**THE PROBLEM:** Reproduce the listing below word for word and exclude any picture.
★ ★ ★ ★
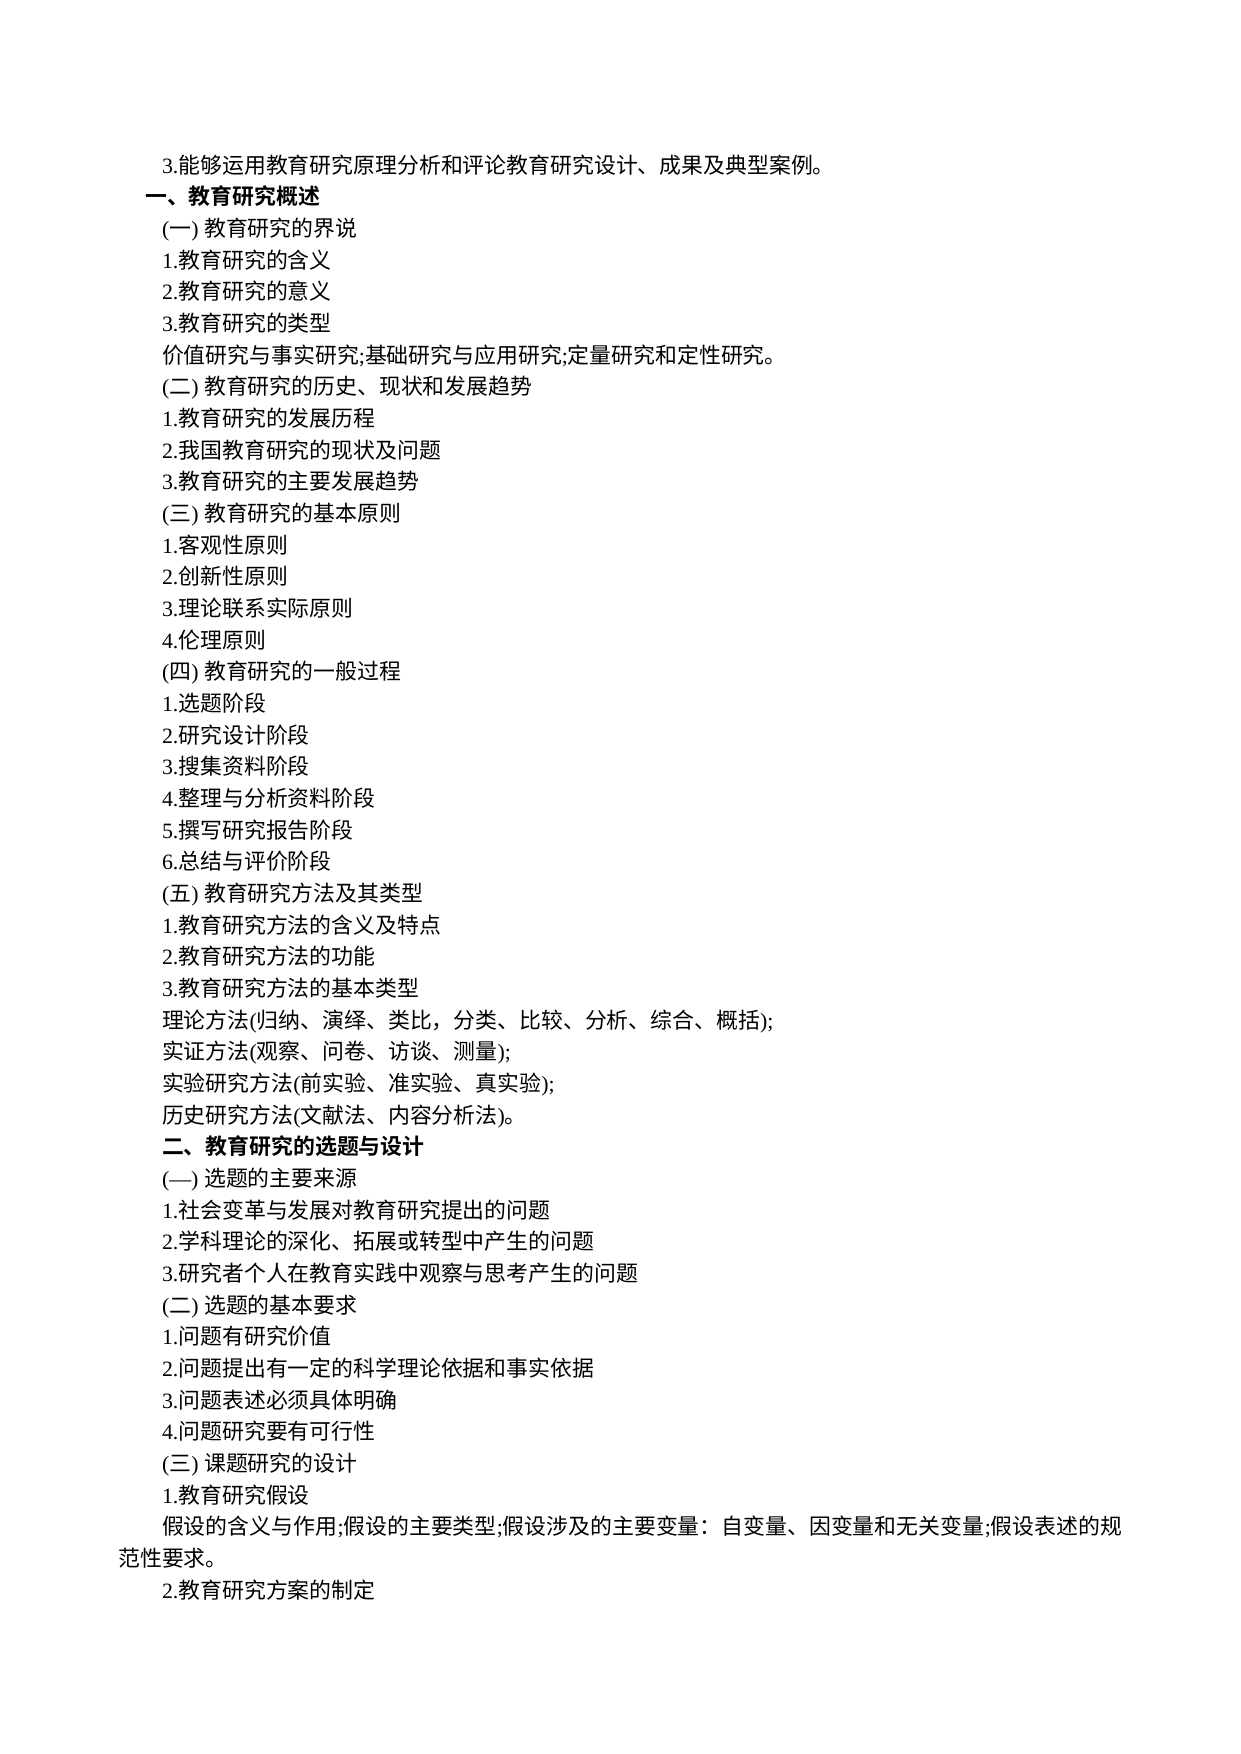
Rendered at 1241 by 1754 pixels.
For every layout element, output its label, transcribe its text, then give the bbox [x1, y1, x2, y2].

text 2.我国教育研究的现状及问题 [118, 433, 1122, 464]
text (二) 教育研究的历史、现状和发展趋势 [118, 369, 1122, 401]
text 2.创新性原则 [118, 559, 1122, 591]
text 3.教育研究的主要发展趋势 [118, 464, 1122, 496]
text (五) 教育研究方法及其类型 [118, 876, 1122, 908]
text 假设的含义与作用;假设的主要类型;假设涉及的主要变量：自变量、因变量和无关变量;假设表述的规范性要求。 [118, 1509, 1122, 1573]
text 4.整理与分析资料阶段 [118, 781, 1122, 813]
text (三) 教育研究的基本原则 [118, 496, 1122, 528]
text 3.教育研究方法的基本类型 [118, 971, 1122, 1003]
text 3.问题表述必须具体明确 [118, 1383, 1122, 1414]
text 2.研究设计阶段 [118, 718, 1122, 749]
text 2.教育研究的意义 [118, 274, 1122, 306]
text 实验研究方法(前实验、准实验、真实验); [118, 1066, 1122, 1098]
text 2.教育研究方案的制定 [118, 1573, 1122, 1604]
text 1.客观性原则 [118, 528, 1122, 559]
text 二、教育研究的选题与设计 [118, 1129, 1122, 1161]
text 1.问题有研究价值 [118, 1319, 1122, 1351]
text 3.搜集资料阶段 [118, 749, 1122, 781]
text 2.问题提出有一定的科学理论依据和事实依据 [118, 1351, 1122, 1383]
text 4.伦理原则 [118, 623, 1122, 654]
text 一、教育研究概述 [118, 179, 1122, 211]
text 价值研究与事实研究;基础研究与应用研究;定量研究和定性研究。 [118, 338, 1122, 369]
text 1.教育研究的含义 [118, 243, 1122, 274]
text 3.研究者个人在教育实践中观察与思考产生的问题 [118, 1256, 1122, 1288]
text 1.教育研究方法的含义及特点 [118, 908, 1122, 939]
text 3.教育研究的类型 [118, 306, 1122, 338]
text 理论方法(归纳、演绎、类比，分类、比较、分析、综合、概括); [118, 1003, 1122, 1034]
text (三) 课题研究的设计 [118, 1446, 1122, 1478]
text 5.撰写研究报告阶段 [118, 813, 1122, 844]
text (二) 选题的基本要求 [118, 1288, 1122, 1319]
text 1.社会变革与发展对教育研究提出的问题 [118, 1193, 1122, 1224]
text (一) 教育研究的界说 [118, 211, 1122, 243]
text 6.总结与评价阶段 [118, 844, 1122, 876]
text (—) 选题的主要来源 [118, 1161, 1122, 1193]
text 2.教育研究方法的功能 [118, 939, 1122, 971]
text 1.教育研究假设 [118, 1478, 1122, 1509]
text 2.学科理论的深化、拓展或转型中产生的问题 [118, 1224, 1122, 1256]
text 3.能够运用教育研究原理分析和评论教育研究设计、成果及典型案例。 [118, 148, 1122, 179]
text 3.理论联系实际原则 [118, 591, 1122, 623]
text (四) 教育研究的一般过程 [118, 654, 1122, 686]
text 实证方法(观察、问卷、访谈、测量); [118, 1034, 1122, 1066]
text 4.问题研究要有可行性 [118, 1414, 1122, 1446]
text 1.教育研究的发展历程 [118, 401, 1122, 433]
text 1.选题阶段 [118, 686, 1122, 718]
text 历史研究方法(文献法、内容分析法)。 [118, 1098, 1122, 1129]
★ ★ ★ ★
**SOLUTION BELOW:**
Rendered at 1241 by 1754 pixels.
For every layout element, output its label, transcribe its text, then give the bbox [x1, y1, x2, y2].

text 2.我国教育研究的现状及问题 [118, 433, 1122, 464]
text (二) 教育研究的历史、现状和发展趋势 [118, 369, 1122, 401]
text 2.创新性原则 [118, 559, 1122, 591]
text 3.教育研究的主要发展趋势 [118, 464, 1122, 496]
text (五) 教育研究方法及其类型 [118, 876, 1122, 908]
text 假设的含义与作用;假设的主要类型;假设涉及的主要变量：自变量、因变量和无关变量;假设表述的规范性要求。 [118, 1509, 1122, 1573]
text 4.整理与分析资料阶段 [118, 781, 1122, 813]
text (三) 教育研究的基本原则 [118, 496, 1122, 528]
text 3.教育研究方法的基本类型 [118, 971, 1122, 1003]
text 3.问题表述必须具体明确 [118, 1383, 1122, 1414]
text 2.研究设计阶段 [118, 718, 1122, 749]
text 2.教育研究的意义 [118, 274, 1122, 306]
text 实验研究方法(前实验、准实验、真实验); [118, 1066, 1122, 1098]
text 2.教育研究方案的制定 [118, 1573, 1122, 1604]
text 1.客观性原则 [118, 528, 1122, 559]
text 二、教育研究的选题与设计 [118, 1129, 1122, 1161]
text 1.问题有研究价值 [118, 1319, 1122, 1351]
text 3.搜集资料阶段 [118, 749, 1122, 781]
text 2.问题提出有一定的科学理论依据和事实依据 [118, 1351, 1122, 1383]
text 4.伦理原则 [118, 623, 1122, 654]
text 一、教育研究概述 [118, 179, 1122, 211]
text 价值研究与事实研究;基础研究与应用研究;定量研究和定性研究。 [118, 338, 1122, 369]
text 1.教育研究的含义 [118, 243, 1122, 274]
text 3.研究者个人在教育实践中观察与思考产生的问题 [118, 1256, 1122, 1288]
text 1.教育研究方法的含义及特点 [118, 908, 1122, 939]
text 3.教育研究的类型 [118, 306, 1122, 338]
text 理论方法(归纳、演绎、类比，分类、比较、分析、综合、概括); [118, 1003, 1122, 1034]
text (三) 课题研究的设计 [118, 1446, 1122, 1478]
text 5.撰写研究报告阶段 [118, 813, 1122, 844]
text (二) 选题的基本要求 [118, 1288, 1122, 1319]
text 1.社会变革与发展对教育研究提出的问题 [118, 1193, 1122, 1224]
text (一) 教育研究的界说 [118, 211, 1122, 243]
text 6.总结与评价阶段 [118, 844, 1122, 876]
text (—) 选题的主要来源 [118, 1161, 1122, 1193]
text 2.教育研究方法的功能 [118, 939, 1122, 971]
text 1.教育研究假设 [118, 1478, 1122, 1509]
text 2.学科理论的深化、拓展或转型中产生的问题 [118, 1224, 1122, 1256]
text 3.能够运用教育研究原理分析和评论教育研究设计、成果及典型案例。 [118, 148, 1122, 179]
text 3.理论联系实际原则 [118, 591, 1122, 623]
text (四) 教育研究的一般过程 [118, 654, 1122, 686]
text 实证方法(观察、问卷、访谈、测量); [118, 1034, 1122, 1066]
text 4.问题研究要有可行性 [118, 1414, 1122, 1446]
text 1.教育研究的发展历程 [118, 401, 1122, 433]
text 1.选题阶段 [118, 686, 1122, 718]
text 历史研究方法(文献法、内容分析法)。 [118, 1098, 1122, 1129]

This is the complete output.